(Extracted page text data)
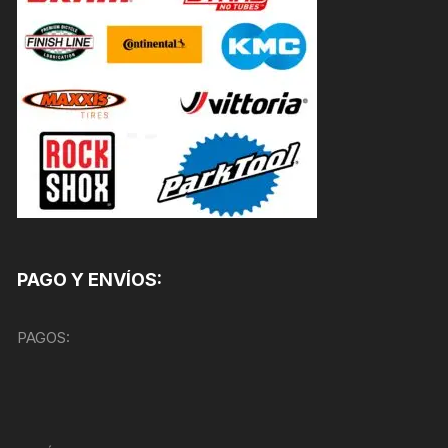
PAGO Y ENVÍOS:
PAGOS:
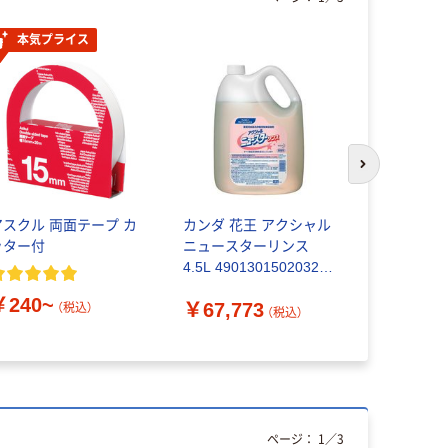
本気プライス
次のスライド
アスクル 両面テープ カ
カンダ 花王 アクシャル
ジャパック
ッター付
ニュースターリンス
リ袋 30L 1
4.5L 4901301502032 1
￥206~
セット(2個入)（直送品）
￥240~
￥67,773
（税込）
（税込）
ページ：
1
／
3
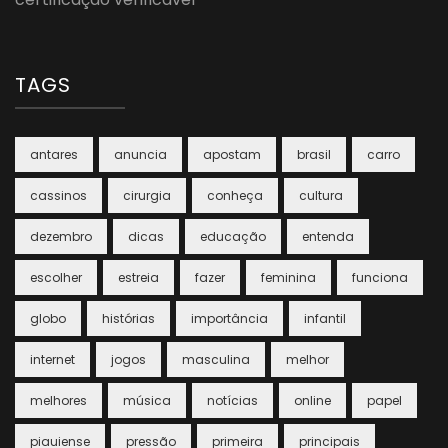
TAGS
antares
anuncia
apostam
brasil
carro
cassinos
cirurgia
conheça
cultura
dezembro
dicas
educação
entenda
escolher
estreia
fazer
feminina
funciona
globo
histórias
importância
infantil
internet
jogos
masculina
melhor
melhores
música
notícias
online
papel
piauiense
pressão
primeira
principais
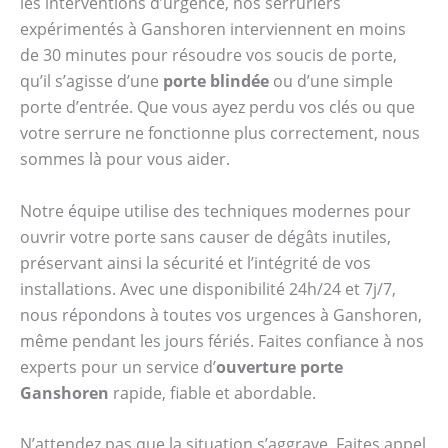
les interventions d’urgence, nos serruriers
expérimentés à Ganshoren interviennent en moins
de 30 minutes pour résoudre vos soucis de porte,
qu’il s’agisse d’une
porte blindée
ou d’une simple
porte d’entrée. Que vous ayez perdu vos clés ou que
votre serrure ne fonctionne plus correctement, nous
sommes là pour vous aider.
Notre équipe utilise des techniques modernes pour
ouvrir votre porte sans causer de dégâts inutiles,
préservant ainsi la sécurité et l’intégrité de vos
installations. Avec une disponibilité 24h/24 et 7j/7,
nous répondons à toutes vos urgences à Ganshoren,
même pendant les jours fériés. Faites confiance à nos
experts pour un service d’
ouverture porte
Ganshoren
rapide, fiable et abordable.
N’attendez pas que la situation s’aggrave. Faites appel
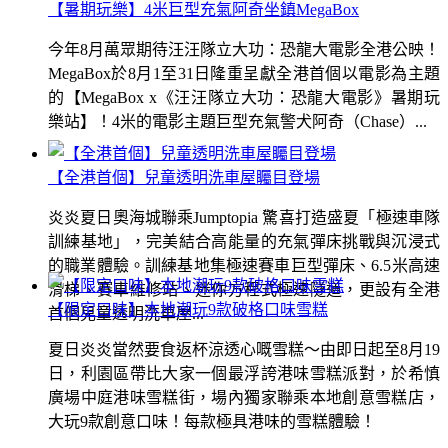
【暑期玩樂】4米巨型充氣阿奇坐鎮MegaBox
今年8月萬眾期待汪汪隊立大功：恐龍大電影全港公映！
MegaBox於8月1至31日隆重呈獻全港首個以電影為主題
的【MegaBox x《汪汪隊立大功：恐龍大電影》暑期玩
樂站】！4米的電影主題巨型充氣警犬阿奇（Chase）...
【全港首個】兒童透明洗車屋矚目登場
炎炎夏日奧海城聯乘Jumptopia 驚喜打造盛夏「極速車隊
訓練基地」，完美結合高能量的充氣彈床挑戰與沉浸式
的職業體驗。訓練基地集極速賽車巨型彈床、6.5米高速
滑梯、賽車維修站、迷你方程式極速隧道，更設有全港
【限定口味】本地潮玩9款破格口味雪糕
首個兒童透明洗車屋...
夏日炎炎當然要食返杯涼透心嘅雪糕～由即日起至8月19
日，利園區帶比大家一個最浮誇港味雪糕派對，於希慎
廣場中庭港味雪糕街，場內獨家聯乘本地創意雪糕店，
大玩9款創意口味！每款極具港味的雪糕體驗！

→ ASSIGNED TASK: Look through the records and gather each line with the word "votre".

→ EXERCISE RESPONSE:
votre serrure ne fonctionne plus correctement, nous
ouvrir votre porte sans causer de dégâts inutiles,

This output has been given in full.